Dear IRR News subscriber,

In a week in which the Crown Prosecution Service has announced that it will bring manslaughter charges over the death of Angolan asylum seeker Jimmy Mubenga, the IRR teams up with the Border Crossing Observatory at Monash University, Melbourne, and with the International State Crime Initiative (ISCI) at Kings College, London, to bring new insights to bear on the Global North’s callous mistreatment of asylum seekers and refugees.

During a crisis of globalised indifference to human suffering, IRR News has commissioned essays from three leading writers on migration issues – from Australia and the UK, asking them to rethink ways in which resistance can be imagined and the battle for human dignity fought.

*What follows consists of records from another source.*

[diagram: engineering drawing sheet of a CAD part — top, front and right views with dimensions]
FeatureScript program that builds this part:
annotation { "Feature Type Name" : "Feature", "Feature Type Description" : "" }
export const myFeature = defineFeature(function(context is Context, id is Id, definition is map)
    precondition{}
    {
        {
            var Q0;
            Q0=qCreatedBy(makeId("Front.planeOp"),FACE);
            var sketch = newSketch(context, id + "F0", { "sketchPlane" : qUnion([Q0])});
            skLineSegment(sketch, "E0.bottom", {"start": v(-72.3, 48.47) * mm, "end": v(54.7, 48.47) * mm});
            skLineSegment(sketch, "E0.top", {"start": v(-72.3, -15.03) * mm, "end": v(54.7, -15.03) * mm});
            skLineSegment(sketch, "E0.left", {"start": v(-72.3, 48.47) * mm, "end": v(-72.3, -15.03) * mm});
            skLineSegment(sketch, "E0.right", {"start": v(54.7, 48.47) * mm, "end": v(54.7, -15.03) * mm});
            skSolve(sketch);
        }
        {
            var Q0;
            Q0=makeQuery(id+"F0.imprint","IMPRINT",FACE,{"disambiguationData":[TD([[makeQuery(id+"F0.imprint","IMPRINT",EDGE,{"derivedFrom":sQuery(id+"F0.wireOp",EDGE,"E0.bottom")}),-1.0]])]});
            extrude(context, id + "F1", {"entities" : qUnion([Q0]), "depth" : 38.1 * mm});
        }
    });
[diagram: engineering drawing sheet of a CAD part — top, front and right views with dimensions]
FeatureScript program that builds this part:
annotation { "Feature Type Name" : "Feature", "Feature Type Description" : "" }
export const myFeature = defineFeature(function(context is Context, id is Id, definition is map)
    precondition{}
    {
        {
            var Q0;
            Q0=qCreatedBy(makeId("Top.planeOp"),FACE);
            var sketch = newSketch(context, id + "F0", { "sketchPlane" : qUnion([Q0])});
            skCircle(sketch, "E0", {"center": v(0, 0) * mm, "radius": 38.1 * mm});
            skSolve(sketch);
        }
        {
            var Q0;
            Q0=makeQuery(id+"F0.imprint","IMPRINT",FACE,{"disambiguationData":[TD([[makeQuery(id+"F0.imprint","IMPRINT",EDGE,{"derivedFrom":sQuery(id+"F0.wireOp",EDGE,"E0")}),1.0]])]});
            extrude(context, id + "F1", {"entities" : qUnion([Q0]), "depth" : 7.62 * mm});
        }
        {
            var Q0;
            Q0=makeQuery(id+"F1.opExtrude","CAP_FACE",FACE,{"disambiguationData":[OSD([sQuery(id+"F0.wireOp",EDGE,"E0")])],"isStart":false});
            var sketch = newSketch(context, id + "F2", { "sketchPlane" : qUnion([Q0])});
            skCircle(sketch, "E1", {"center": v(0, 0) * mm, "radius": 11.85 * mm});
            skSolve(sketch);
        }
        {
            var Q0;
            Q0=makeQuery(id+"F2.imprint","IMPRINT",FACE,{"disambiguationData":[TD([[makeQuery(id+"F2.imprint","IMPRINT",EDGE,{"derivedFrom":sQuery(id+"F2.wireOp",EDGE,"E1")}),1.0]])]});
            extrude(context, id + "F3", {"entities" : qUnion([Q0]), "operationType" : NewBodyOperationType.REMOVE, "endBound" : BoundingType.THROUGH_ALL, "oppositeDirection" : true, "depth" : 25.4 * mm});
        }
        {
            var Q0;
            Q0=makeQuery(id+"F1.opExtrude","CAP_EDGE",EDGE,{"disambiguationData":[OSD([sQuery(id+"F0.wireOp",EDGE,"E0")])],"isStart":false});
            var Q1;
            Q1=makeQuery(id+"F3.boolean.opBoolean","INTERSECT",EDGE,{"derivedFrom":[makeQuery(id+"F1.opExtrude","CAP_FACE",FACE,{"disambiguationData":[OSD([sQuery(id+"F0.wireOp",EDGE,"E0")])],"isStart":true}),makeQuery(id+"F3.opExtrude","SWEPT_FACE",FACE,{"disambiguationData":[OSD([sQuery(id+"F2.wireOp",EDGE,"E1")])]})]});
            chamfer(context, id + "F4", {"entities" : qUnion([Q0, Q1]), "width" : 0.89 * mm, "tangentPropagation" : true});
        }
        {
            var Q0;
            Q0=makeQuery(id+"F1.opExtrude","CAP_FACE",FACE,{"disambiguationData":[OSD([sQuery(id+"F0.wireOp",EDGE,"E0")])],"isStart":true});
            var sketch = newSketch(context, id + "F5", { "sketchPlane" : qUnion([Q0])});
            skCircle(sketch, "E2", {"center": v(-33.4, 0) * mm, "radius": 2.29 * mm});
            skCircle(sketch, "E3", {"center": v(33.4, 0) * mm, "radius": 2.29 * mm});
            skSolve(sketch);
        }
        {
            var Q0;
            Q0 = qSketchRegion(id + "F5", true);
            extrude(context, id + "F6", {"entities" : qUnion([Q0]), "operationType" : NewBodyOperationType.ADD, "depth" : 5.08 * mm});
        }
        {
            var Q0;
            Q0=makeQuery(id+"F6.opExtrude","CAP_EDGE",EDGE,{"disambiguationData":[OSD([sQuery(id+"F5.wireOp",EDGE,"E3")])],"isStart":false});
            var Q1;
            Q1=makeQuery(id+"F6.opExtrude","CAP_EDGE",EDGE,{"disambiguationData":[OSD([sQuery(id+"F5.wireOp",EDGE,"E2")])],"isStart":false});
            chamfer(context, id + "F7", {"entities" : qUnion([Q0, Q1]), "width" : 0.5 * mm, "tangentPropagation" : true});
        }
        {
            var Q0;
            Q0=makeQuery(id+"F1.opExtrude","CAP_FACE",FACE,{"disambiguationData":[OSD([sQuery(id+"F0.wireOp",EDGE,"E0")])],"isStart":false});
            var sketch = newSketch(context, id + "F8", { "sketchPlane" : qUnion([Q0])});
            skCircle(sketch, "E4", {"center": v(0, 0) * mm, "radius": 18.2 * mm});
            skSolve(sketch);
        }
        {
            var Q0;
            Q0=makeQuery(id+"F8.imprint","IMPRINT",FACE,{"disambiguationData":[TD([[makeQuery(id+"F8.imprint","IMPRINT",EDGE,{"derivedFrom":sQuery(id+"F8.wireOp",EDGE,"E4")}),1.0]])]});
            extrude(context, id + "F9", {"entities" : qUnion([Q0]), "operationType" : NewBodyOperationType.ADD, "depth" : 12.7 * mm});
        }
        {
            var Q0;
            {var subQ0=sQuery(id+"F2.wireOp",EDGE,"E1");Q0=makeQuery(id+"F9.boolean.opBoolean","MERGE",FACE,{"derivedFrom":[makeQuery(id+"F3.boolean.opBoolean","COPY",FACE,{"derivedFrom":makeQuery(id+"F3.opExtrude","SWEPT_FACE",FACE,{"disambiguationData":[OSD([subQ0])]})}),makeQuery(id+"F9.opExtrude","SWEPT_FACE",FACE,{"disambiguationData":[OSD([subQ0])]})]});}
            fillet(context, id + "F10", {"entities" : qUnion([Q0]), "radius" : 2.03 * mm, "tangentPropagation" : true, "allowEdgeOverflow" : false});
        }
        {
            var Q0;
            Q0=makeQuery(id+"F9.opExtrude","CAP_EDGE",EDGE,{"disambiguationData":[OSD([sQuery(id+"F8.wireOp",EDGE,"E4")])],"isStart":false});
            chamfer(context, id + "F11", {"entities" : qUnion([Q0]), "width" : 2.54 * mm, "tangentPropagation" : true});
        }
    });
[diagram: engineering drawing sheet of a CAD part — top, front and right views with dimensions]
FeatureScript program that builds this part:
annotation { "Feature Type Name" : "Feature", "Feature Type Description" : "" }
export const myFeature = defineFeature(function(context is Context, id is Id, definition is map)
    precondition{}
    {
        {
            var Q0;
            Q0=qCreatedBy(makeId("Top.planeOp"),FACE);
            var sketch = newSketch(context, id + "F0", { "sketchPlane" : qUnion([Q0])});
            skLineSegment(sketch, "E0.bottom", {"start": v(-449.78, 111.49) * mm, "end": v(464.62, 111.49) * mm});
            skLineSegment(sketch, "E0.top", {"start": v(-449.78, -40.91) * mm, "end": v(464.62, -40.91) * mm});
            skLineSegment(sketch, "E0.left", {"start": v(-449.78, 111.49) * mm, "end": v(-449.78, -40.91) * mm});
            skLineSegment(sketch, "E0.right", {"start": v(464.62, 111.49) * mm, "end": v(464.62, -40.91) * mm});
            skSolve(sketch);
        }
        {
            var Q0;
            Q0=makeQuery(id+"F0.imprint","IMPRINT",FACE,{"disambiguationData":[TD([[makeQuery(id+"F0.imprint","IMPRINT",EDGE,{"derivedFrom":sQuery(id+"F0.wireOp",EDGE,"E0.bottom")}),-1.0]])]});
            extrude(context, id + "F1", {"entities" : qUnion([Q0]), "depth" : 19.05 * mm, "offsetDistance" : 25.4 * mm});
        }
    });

ISCI’s Alicia de la Cour Venning argues that the deaths of migrants at the borders, depicted as individual tragedies, should be treated as state crimes, if not of commission, at least of omission, the predictable results of rich countries’ policies of exclusion. IRR director Liz Fekete calls for the involvement of the arts in the struggle for human dignity against the ‘depraved indifference’ which creates these policies, and the market-driven, consumerist culture, dulling curiosity and conscience, which allows their proliferation. Leanne Weber of the Border Crossing Observatory emphasises the importance of counting and accounting for migrants’ deaths at the border, to recapture their humanity and attribute state responsibility.

In news from across the UK, the Crown Prosecution Service has stated that Stuart Tribelnig (38), Terry Hughes (53), and Colin Kaler (51), will be charged with manslaughter over Jimmy Mubenga’s death in 2010. And immigration detainees being deported from the UK still face ‘disproportionate force and restraint’ and are subjected to offensive language from their escorts, according to a new report by the Ministry of Justice.

Jon Burnett

Assistant Editor, IRR News

 


The Institute of Race Relations is precluded from expressing a corporate view: any opinions expressed are therefore those of the authors.